Our Concept of a Structural Equation Model

In our package, every Structural Equation Model (Sem) consists of three parts (four, if you count the optimizer):

SEM concept

Those parts are interchangable building blocks (like 'Legos'), i.e. there are different pieces available you can choose as the observed slot of the model, and stick them together with other pieces that can serve as the implied part.

The observed part is for observed data, the implied part is what the model implies about your data (e.g. the model implied covariance matrix), and the loss part compares the observed data and implied properties (e.g. weighted least squares difference between the observed and implied covariance matrix). The optimizer part is not part of the model itself, but it is needed to fit the model as it connects to the optimization backend (e.g. the type of optimization algorithm used).

For example, to build a model for maximum likelihood estimation with the NLopt optimization suite as a backend you would choose SemML as a loss function and SemOptimizerNLopt as the optimizer.

As you can see, a model can have as many loss functions as you want it to have. We always optimize over their (weighted) sum. So to build a model for ridge regularized full information maximum likelihood estimation, you would choose two loss functions, SemFIML and SemRidge.

In julia, everything has a type. To make more precise which objects can be used as the different building blocks, we require them to have a certain type:

SEM concept typed

So everything that can be used as the 'observed' part has to be of type SemObserved.

Here is an overview on the available building blocks:

`SemObserved`	`SemImplied`	`SemLossFunction`	`SemOptimizer`
`SemObservedData`	`RAM`	`SemML`	:Optim
`SemObservedCovariance`	`RAMSymbolic`	`SemWLS`	:NLopt
`SemObservedMissing`	`ImpliedEmpty`	`SemFIML`	:Proximal
		`SemRidge`
		`SemConstant`

The rest of this page explains the building blocks for each part. First, we explain every part and give an overview on the different options that are available. After that, the API - model parts section serves as a reference for detailed explanations about the different options. (How to stick them together to a final model is explained in the section on Model Construction.)

The observed part aka `SemObserved`

The observed part contains all necessary information about the observed data. Currently, we have three options: SemObservedData for fully observed datasets, SemObservedCovariance for observed covariances (and means) and SemObservedMissing for data that contains missing values.

The implied part aka `SemImplied`

The implied part is what your model implies about the data, for example, the model-implied covariance matrix. There are two options at the moment: RAM, which uses the reticular action model to compute the model implied covariance matrix, and RAMSymbolic which does the same but symbolically pre-computes part of the model, which increases subsequent performance in model fitting (see Symbolic precomputation). There is also a third option, ImpliedEmpty that can serve as a 'placeholder' for models that do not need an implied part.

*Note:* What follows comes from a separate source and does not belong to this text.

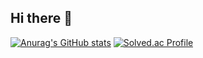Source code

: ## Hi there 👋

[![Anurag's GitHub stats](https://github-readme-stats.vercel.app/api?username=wjddn0719)](https://github.com/anuraghazra/github-readme-stats)
[![Solved.ac Profile](http://mazassumnida.wtf/api/v2/generate_badge?boj=bojwjddnlee)](https://solved.ac/bojwjddnlee)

The loss part aka `SemLoss`

The loss part specifies the objective that is optimized to find the parameter estimates. If it contains more then one loss function (aka SemLossFunction)), we find the parameters by minimizing the sum of loss functions (for example in maximum likelihood estimation + ridge regularization). Available loss functions are

SemML: maximum likelihood estimation
SemWLS: weighted least squares estimation
SemFIML: full-information maximum likelihood estimation
SemRidge: ridge regularization

The optimizer part aka `SemOptimizer`

The optimizer part of a model connects to the numerical optimization backend used to fit the model. It can be used to control options like the optimization algorithm, linesearch, stopping criteria, etc. There are currently three available engines (i.e., backends used to carry out the numerical optimization), :Optim connecting to the Optim.jl backend, :NLopt connecting to the NLopt.jl backend and :Proximal connecting to ProximalAlgorithms.jl. For more information about the available options see also the tutorials about Using Optim.jl and Using NLopt.jl, as well as Constrained optimization and Regularization .

What to do next

You now have an understanding of our representation of structural equation models.

To learn more about how to use the package, you may visit the remaining tutorials.

If you want to learn how to extend the package (e.g., add a new loss function), you may visit Extending the package.

API - model parts

observed

StructuralEquationModels.SemObserved — Type

Supertype of all objects that can serve as the observed field of a SEM. Pre-processes data and computes sufficient statistics for example. If you have a special kind of data, e.g. ordinal data, you should implement a subtype of SemObserved.